EMA and EpCAM showed strong expression in LNM (> 95%) and primary EACs (> 95%). Significant expression was also observed for LNM and EAC using VEGF-A (85 and 92%), CEA (68 and 54%), and CA-IX (4 and 34%). The other tumor biomarkers showed expression of 0-15% for LNM and primary EAC. Except for VEGF-A, nonmalignant lymph node staining was scored as slight or absent.
High expression rates and correlation between LNM in EAC combined with low expression rates in healthy lymph nodes and esophagus tissues were observed for EpCAM and CEA, meaning these are promising targets for tumor-targeted imaging approaches for lymph nodes in patients with EAC.
肿瘤靶向成像技术是一种很有前途的方法,可用于检测淋巴结转移(LNM)和原发性肿瘤。目前尚不清楚哪种生物标志物最适合作为区分食管腺癌(EAC)中恶性组织和健康组织的靶标。

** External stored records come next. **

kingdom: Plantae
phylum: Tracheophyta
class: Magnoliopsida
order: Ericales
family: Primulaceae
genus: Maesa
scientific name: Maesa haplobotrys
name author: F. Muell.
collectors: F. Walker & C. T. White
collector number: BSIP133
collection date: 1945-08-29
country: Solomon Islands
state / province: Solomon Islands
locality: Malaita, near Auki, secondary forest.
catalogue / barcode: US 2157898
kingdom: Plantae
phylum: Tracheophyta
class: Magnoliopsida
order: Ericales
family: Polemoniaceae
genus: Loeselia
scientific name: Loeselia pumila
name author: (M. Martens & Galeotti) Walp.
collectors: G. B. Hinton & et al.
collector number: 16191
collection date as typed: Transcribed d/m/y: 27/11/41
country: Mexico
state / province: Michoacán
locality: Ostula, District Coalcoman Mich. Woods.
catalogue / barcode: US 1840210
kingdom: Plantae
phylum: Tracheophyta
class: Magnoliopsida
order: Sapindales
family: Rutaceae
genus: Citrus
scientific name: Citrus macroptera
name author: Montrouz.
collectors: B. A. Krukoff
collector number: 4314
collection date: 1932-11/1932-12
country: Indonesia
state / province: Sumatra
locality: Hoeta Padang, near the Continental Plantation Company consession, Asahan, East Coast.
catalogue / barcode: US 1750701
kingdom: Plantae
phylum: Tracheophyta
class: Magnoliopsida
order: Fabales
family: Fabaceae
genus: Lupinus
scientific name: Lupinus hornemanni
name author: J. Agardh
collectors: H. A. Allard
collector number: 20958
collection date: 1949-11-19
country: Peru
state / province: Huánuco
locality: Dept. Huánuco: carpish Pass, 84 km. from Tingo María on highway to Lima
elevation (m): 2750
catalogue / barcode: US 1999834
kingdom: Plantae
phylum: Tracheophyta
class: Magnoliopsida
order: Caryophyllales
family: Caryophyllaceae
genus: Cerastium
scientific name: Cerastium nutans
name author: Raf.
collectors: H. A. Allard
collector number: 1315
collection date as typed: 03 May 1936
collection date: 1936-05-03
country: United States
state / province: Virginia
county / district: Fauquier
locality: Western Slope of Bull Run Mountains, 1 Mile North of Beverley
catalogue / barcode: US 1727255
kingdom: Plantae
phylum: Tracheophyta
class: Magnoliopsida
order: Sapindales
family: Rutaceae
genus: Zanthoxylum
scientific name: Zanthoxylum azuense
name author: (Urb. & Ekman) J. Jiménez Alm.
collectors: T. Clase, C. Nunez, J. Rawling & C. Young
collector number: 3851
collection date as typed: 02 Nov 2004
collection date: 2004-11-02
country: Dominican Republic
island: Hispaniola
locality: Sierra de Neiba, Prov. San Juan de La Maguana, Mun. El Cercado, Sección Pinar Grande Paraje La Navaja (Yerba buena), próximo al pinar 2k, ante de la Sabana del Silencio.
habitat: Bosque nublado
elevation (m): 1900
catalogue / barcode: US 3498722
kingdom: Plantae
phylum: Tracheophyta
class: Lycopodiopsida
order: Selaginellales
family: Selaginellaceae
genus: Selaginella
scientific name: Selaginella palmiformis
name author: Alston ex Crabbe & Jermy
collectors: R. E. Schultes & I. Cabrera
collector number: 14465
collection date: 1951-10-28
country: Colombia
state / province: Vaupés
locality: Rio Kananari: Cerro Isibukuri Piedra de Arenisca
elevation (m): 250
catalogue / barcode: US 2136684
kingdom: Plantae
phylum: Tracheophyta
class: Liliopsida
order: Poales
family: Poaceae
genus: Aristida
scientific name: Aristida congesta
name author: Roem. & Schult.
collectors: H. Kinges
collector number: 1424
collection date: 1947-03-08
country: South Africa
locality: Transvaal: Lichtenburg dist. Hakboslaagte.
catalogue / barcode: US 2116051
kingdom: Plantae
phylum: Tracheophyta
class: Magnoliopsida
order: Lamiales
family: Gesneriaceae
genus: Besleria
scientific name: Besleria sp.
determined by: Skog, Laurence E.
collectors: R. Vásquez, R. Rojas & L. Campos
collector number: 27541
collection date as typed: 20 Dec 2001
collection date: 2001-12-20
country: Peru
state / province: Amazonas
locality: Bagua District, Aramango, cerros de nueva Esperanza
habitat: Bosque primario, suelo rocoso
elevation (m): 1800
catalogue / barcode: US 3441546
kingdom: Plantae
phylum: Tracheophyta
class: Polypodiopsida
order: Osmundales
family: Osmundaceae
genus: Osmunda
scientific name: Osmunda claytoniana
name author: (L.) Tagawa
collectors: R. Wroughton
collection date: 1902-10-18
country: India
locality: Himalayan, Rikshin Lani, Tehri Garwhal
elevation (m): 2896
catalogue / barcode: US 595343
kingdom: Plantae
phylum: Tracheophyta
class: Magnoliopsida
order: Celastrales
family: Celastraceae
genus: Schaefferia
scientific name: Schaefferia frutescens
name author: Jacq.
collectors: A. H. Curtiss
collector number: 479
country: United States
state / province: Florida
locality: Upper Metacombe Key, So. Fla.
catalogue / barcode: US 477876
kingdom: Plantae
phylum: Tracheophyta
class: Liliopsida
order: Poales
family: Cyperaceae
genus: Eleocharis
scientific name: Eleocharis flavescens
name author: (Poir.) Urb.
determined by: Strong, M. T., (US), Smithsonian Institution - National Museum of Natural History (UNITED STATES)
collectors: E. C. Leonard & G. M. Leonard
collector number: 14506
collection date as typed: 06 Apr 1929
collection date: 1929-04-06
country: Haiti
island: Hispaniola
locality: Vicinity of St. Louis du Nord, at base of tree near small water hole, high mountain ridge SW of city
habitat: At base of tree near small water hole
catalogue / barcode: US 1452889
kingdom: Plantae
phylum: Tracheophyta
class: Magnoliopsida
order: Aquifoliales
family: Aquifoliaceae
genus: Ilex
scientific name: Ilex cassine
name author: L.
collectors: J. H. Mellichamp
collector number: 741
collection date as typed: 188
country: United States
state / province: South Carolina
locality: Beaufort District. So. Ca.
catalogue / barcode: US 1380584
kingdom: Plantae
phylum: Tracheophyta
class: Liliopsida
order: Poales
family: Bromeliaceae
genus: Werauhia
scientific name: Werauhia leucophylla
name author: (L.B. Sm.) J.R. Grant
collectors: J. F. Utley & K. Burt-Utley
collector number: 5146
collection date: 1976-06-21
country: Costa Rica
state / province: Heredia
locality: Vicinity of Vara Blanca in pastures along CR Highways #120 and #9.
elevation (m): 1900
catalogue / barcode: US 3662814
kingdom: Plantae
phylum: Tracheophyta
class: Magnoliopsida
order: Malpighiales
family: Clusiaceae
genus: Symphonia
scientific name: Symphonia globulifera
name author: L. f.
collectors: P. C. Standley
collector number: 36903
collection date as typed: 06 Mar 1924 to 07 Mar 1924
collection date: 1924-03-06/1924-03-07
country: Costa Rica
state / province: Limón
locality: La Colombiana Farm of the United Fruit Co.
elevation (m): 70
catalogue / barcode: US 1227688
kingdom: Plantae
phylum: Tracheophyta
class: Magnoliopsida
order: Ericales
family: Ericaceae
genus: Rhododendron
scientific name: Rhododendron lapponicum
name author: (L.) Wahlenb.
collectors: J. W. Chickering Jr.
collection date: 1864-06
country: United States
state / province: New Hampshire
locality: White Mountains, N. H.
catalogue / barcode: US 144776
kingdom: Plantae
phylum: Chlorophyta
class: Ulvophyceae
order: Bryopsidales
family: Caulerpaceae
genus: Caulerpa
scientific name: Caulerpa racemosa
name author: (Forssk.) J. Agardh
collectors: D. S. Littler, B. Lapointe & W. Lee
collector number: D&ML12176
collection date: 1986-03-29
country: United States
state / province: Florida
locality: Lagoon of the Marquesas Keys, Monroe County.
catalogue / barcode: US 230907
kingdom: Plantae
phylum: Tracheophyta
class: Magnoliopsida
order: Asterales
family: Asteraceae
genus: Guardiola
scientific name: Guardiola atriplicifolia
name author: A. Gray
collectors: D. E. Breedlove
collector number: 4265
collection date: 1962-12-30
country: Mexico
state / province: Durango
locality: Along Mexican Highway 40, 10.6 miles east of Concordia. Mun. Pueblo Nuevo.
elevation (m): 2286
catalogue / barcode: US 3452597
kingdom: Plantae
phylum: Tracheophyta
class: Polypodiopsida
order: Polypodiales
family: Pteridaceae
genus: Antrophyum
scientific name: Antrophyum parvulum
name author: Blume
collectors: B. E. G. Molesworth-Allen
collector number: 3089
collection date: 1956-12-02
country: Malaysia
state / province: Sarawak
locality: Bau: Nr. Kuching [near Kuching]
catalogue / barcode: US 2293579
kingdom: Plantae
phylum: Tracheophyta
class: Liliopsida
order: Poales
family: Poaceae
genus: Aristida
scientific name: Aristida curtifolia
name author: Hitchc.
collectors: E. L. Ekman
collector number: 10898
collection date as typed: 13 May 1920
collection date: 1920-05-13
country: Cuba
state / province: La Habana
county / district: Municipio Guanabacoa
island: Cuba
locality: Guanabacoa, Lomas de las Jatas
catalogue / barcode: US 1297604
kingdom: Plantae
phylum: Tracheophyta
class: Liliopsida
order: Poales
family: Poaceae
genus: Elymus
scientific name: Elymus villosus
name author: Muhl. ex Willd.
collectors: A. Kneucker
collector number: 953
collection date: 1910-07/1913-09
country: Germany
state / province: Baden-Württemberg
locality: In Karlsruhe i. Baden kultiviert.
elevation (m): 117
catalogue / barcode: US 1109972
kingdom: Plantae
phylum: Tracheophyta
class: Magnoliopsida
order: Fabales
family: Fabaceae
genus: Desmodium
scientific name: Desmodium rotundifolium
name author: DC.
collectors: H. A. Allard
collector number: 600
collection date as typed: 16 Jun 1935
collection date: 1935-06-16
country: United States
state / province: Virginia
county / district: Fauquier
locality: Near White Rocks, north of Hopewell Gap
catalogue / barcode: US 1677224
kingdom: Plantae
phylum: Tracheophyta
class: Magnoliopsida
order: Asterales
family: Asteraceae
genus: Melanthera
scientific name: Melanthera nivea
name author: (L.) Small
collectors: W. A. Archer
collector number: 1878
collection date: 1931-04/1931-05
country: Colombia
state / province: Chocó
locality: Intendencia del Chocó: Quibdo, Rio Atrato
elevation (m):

我们进行了免疫组织化学研究,以确定用于 EAC 肿瘤靶向成像的可行肿瘤标志物。
我们使用 72 例 EAC 患者的样本,确定了 10 种潜在的 EAC 肿瘤标志物(碳酸酐酶 IX [CA-IX]、癌胚抗原 [CEA]、肝细胞生长因子受体、表皮生长因子受体、上皮膜抗原 [EMA]、上皮细胞黏附分子 [EpCAM]、人表皮生长因子受体 2 [HER-2]、尿激酶型纤溶酶原激活物受体、血管内皮生长因子-A [VEGF-A]和 VEGF 受体 2)的免疫组织化学表达。对 LNM(n=48)、原发性 EAC(n=62)、纤维化组织(n=11)、非恶性淋巴结(n=24)和正常食管及胃组织(n=40)的组织微阵列进行免疫组织化学染色。根据阳性细胞的强度和百分比对肿瘤标志物染色进行评分。
EMA 和 EpCAM 在 LNM(>95%)和原发性 EAC(>95%)中表达强烈。VEGF-A(85%和 92%)、CEA(68%和 54%)和 CA-IX(4%和 34%)在 LNM 和 EAC 中也有显著表达。其他肿瘤标志物在 LNM 和原发性 EAC 中的表达率为 0-15%。除 VEGF-A 外,非恶性淋巴结染色评分较低或未见。
在 EAC 中,LNM 的高表达率和与健康淋巴结和食管组织的低表达率之间存在相关性,观察到 EpCAM 和 CEA 的表达率较高,这意味着它们是用于 EAC 患者淋巴结肿瘤靶向成像方法的有前途的靶标。